Aus aktuellen Ermittlungen der Polizei in dem Fall der ermordeten Medizinstudentin Maria L. in Freiburg geht hervor, dass der als Täter identifizierte angeblich 17-jährige Hussein K. bereits vorbestraft ist. Im Jahre 2013 hatte er auf der griechischen Insel Korfu die Studentin Spyridoula Ch. von einer Klippe gestürzt. Das hat ein Abgleich der Fingerabdrücke des dringend Tatverdächtigen aus dem aktuellen Fall mit denen des verurteilten Mannes von damals ergeben, wie am heutigen Donnerstag bekanntgegeben wurde.
In der Nacht von dem 15. auf den 16. November dieses Jahres war die 19-jährige Medizinstudentin Maria L. in der Nähe des Schwarzwaldes vergewaltigt und kurze Zeit später im Fluss Dreisam ertrunken aufgefunden worden. Als Täter konnte der angeblich 17-jährige Hussein K., ein persisch sprechender Afghane, der im November 2015 über Österreich nach Deutschland eingereist war, identifiziert werden.
Bereits seit mehreren Tagen gibt es starke Hinweise auf einen Zusammenhang zwischen dem Tod von Maria L. und einem Fall, der sich in der Nacht des 26. Mai 2013 auf der griechischen Insel Korfu zugetragen hat: Die damals 20-jährige Studentin Spyridoula Ch. wurde in dem Viertel Mouragia von Kerkyra von Hussein K. zuerst überfallen und anschließend eine acht Meter tiefe Klippe heruntergestoßen. Sie überlebte den Sturz schwer verletzt. U. a. wegen ihrer guten körperlichen Verfassung konnte sie sich relativ schnell erholen.
Auch auf Korfu gab Hussein K. nach seiner Festnahme an, 17 Jahre alt zu sein. Seiner damaligen Anwältin Maria-Eleni Nikolopoulou zufolge wurde sein Alter auf Anordnung der Behörden mittels medizinischer Untersuchungen geprüft. Er wurde daraufhin nach Jugendstrafrecht zu der möglichen Höchststrafe von zehn Jahren Haft verurteilt.
Von Athen nach Freiburg
Seine Haftstrafe saß Hussein K. im Jugendgefängnis der mittelgriechischen Stadt Volos ab. Während dieser Zeit nahm er Griechisch-Unterricht und machte einen Schulabschluss, wie die Zeitung „Thessalia“ berichtet. Im Oktober 2015 wurde er wegen guter Führung auf Grundlage geltenden Rechts nach nur eineinhalb Jahren freigelassen. Als er der Auflage, sich zu Beginn jedes Monats bei der Polizeistelle Agios Panteleimonas in Athen zu melden, in den ersten Dezembertagen 2015 nicht mehr nachkam, beantragte die Wache – so die Tageszeitung „Ethnos“ – die Aufhebung seiner Freilassung.

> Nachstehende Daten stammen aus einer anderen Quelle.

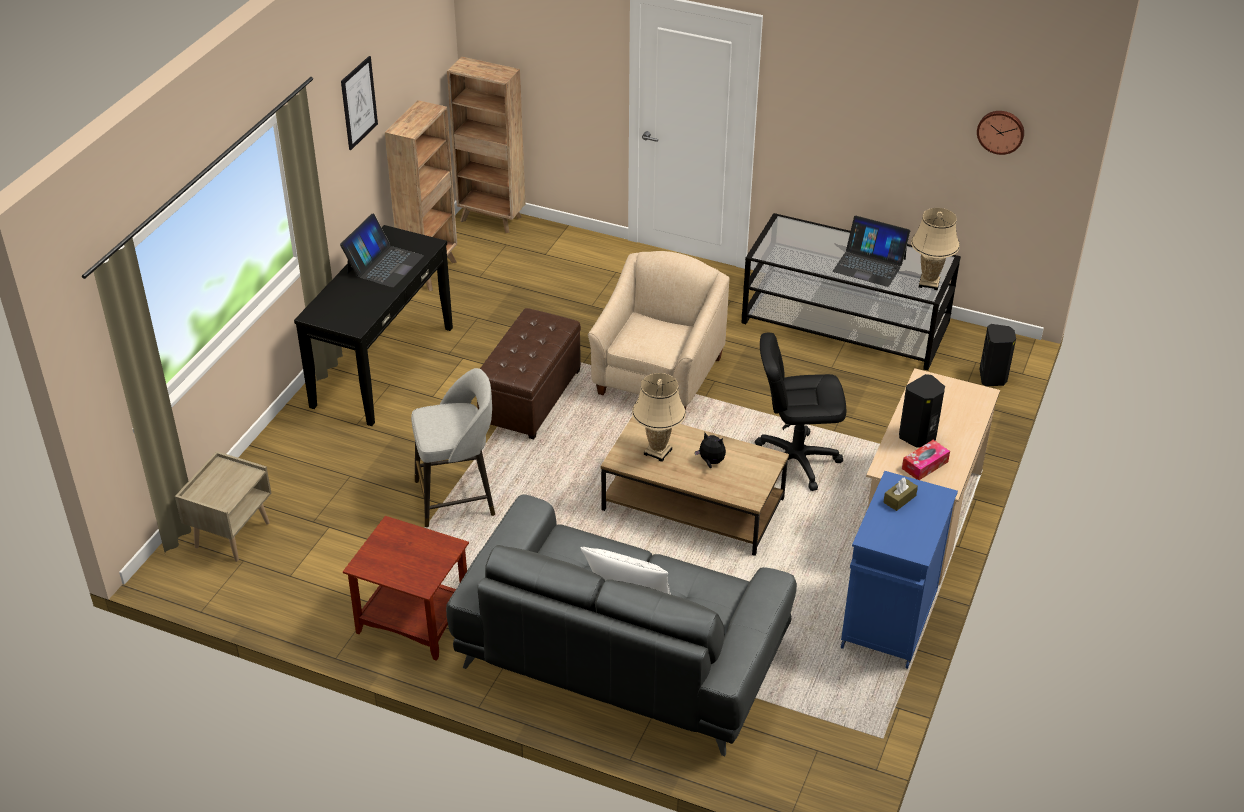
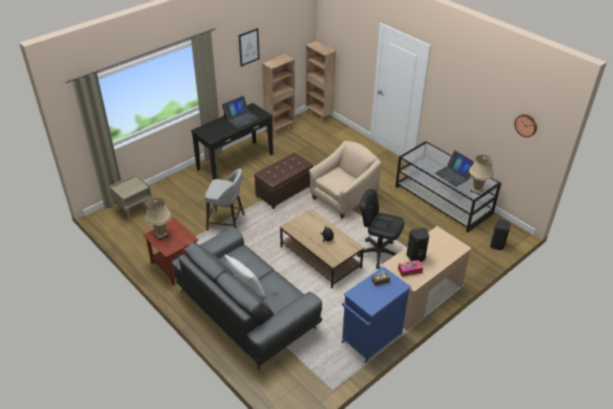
camera: 25 degrees right, 0 degrees up
beige table lamp [632,373,686,462] -> beige table lamp moved to [145,197,171,240]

Offenbar flüchtete Hussein K. über Österreich nach Deutschland, wo er bei seiner Ankunft angab, 16 Jahre alt zu sein. Da er ohne Papiere einreiste, konnte sein Alter nicht überprüft werden. Laut der „Süddeutschen Zeitung“ verzichteten die Behörden in Freiburg auf ein Röntgenverfahren zur Bestimmung des Alters, da es wegen ungenügender Verlässlichkeit kürzlich stark in die Kritik geraten war. Zwar wurden die Fingerabdrücke des Mannes in die Datenbank Eurodac sowie in Fahndungsdateien von Interpol und des Schengen-Systems eingegeben, der vermeintlich Minderjährige war jedoch nicht registriert. Er wurde daraufhin in das Betreuungssystem für unbegleitete minderjährige Flüchtlinge (UMA) aufgenommen und lebte bis zum Tatzeitpunkt bei einem afghanischen Akademiker und dessen Frau im Osten Freiburgs.
„Er hat in Deutschland eine zweite Chance bekommen, sich in die europäische Gesellschaft zu integrieren, und sie völlig vertan“, kommentierte Nikolopoulou Hussein K.s Aufnahme in das System UMA gegenüber griechischen Medien.
Von deutscher Seite wird nun Kritik laut, dass Griechenland den mutmaßlichen Täter von Freiburg bereits im Dezember 2015 zur internationalen Fahndung hätte ausschreiben müssen. In diesem Fall wären die Behörden in Deutschland auf den Mann aufmerksam geworden.